▶ _Exercise instructions_
Each line of the data below should be restated exactly, with images left out.

▶ _Dataset records_
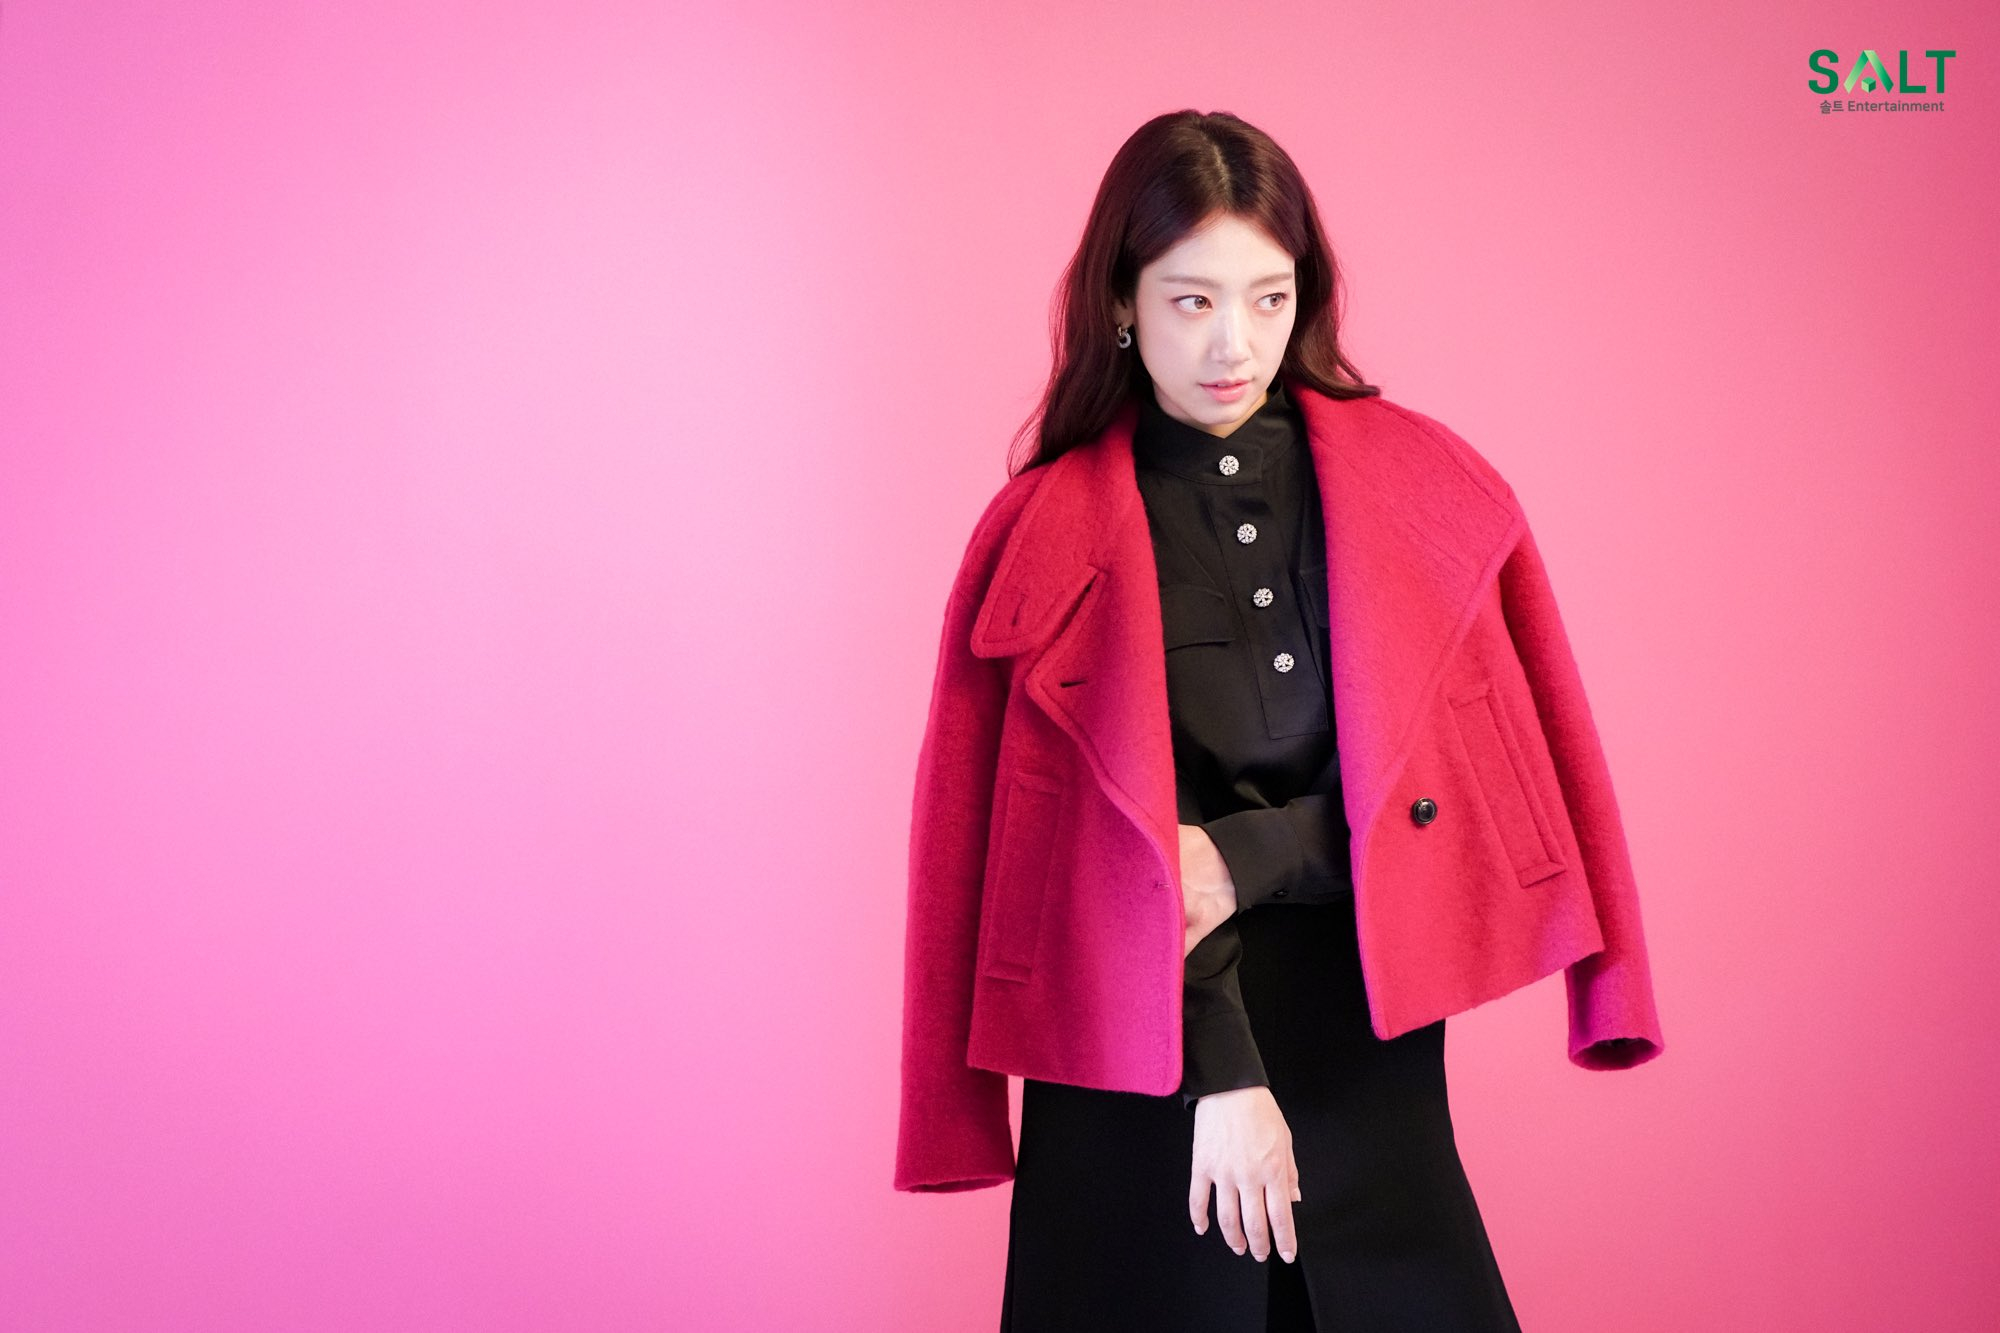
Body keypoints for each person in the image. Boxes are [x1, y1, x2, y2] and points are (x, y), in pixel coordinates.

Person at [894, 110, 1663, 1332]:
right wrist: (1221, 1078)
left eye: (1266, 297)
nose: (1232, 343)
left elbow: (1468, 784)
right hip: (1129, 1056)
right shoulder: (1037, 533)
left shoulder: (1425, 486)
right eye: (1191, 301)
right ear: (1120, 302)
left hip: (1365, 1040)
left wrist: (1240, 853)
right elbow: (1031, 854)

▶ _Result_
Body keypoints for each person in the image. Boxes are [x1, y1, x2, y2] and points are (x, y), in pixel coordinates.

Person at [894, 110, 1663, 1332]:
right wrist: (1221, 1078)
left eye: (1266, 297)
nose: (1232, 343)
left elbow: (1468, 784)
right hip: (1129, 1056)
right shoulder: (1037, 533)
left shoulder: (1425, 486)
right eye: (1191, 301)
right ear: (1120, 302)
left hip: (1365, 1040)
left wrist: (1240, 853)
right elbow: (1031, 854)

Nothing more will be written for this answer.